> _EXERCISE INSTRUCTIONS_:
From the records below, copy out exactly the lines from the one containing "Page size: 1500x844." to the one containing "Document page, 1500x1125 pixels.", both included. Add nothing else.

* * * * *

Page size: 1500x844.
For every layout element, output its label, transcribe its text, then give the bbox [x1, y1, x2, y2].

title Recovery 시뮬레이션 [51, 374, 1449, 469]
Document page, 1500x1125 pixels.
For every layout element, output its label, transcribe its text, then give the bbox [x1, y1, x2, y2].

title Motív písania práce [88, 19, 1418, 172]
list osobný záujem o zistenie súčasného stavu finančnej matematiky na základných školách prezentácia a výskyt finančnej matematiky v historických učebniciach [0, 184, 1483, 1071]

* * * * *

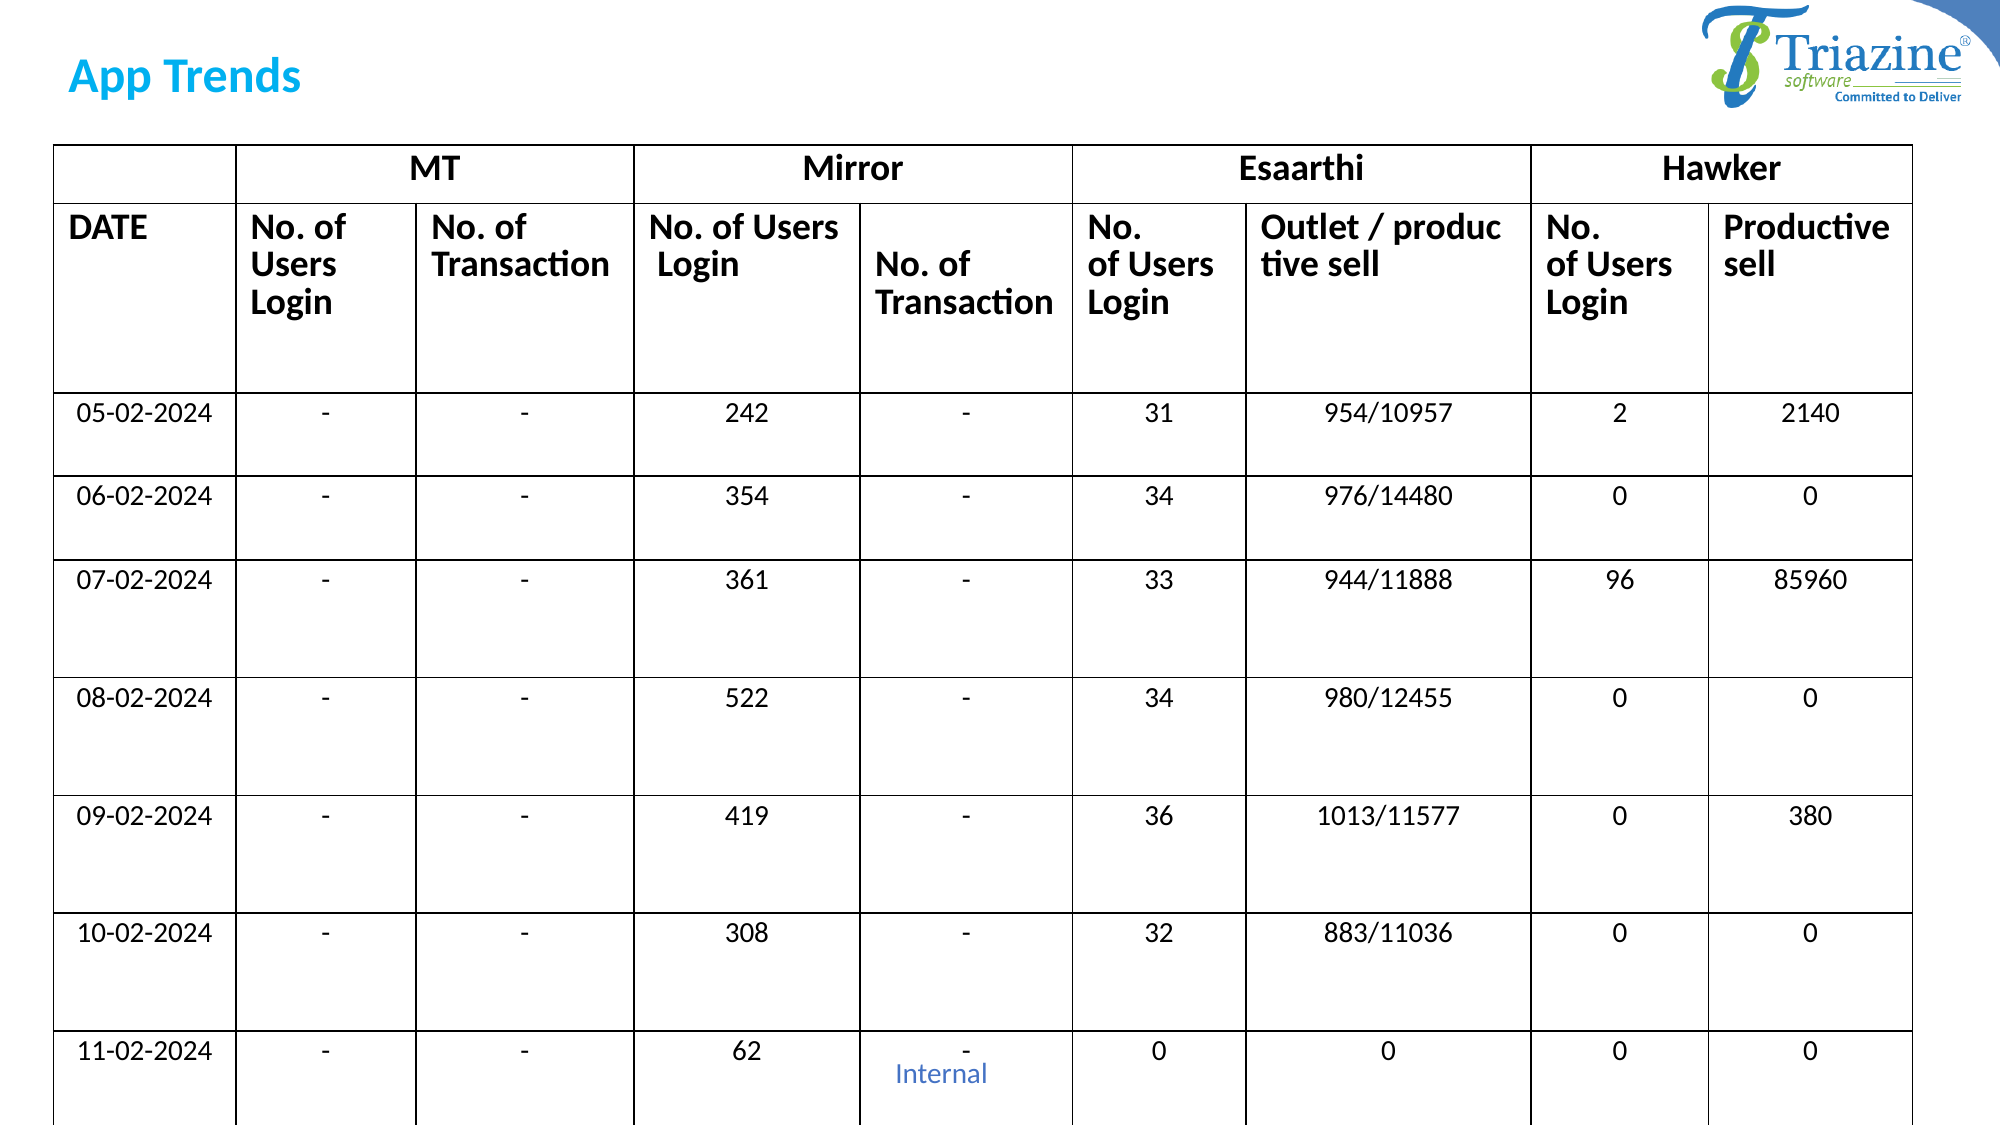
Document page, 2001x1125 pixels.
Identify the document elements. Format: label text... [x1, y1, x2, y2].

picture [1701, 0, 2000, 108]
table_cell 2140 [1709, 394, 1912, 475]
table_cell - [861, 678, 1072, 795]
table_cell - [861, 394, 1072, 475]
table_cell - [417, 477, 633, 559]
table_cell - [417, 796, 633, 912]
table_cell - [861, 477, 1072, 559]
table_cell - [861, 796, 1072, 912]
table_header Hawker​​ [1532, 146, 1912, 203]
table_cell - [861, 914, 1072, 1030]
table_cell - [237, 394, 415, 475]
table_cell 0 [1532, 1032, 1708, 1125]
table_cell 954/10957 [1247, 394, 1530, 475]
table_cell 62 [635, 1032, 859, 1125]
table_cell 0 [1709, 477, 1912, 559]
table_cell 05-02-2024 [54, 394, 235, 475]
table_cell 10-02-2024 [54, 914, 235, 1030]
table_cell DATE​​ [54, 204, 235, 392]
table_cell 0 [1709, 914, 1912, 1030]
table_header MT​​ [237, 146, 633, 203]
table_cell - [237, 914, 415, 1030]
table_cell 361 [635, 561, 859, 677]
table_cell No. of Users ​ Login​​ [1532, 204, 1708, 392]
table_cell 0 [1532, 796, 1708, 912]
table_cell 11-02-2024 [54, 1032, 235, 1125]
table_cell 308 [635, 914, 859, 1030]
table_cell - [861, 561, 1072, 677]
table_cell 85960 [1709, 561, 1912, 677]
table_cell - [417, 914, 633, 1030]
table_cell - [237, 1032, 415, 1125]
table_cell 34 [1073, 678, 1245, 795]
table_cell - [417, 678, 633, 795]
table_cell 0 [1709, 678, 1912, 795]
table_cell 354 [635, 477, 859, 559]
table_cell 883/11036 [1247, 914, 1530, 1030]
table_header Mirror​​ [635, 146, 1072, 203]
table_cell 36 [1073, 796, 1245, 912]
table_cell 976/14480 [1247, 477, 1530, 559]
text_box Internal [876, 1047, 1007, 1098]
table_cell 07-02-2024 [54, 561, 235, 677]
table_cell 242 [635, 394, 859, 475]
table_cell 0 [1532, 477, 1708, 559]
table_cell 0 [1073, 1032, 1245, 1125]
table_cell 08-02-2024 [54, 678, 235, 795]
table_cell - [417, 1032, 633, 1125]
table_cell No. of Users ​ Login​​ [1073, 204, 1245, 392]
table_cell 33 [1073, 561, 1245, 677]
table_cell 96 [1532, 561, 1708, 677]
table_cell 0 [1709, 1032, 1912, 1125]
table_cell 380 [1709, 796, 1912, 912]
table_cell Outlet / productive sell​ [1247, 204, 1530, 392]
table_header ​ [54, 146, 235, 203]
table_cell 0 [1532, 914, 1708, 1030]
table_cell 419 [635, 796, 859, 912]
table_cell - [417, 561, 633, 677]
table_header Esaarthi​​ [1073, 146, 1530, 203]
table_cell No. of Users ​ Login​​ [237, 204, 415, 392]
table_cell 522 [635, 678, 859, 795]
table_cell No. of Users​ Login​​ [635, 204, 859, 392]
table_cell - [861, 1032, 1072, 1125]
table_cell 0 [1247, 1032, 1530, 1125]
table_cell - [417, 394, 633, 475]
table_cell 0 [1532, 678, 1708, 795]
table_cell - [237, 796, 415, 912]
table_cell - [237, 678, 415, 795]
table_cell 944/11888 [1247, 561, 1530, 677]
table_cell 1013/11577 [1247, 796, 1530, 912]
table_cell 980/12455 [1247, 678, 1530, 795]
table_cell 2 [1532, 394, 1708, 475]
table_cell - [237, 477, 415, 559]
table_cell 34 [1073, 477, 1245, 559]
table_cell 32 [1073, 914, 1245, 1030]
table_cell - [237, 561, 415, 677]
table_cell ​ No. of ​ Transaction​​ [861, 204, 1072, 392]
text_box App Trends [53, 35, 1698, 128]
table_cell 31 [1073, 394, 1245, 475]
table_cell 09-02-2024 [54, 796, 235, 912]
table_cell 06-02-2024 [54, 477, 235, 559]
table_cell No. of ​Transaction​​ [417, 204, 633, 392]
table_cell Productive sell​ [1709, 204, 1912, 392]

* * * * *

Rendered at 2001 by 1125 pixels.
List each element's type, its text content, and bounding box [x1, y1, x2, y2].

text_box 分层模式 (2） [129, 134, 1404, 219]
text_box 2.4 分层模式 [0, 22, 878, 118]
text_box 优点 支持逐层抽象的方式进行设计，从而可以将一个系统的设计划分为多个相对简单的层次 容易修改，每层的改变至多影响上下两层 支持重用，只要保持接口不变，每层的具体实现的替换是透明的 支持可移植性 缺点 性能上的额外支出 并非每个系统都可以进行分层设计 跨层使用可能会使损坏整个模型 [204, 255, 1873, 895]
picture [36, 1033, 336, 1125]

* * * * *

> _RESULT OF THE EXERCISE_:
Page size: 1500x844.
For every layout element, output its label, transcribe its text, then give the bbox [x1, y1, x2, y2].

title Recovery 시뮬레이션 [51, 374, 1449, 469]
Document page, 1500x1125 pixels.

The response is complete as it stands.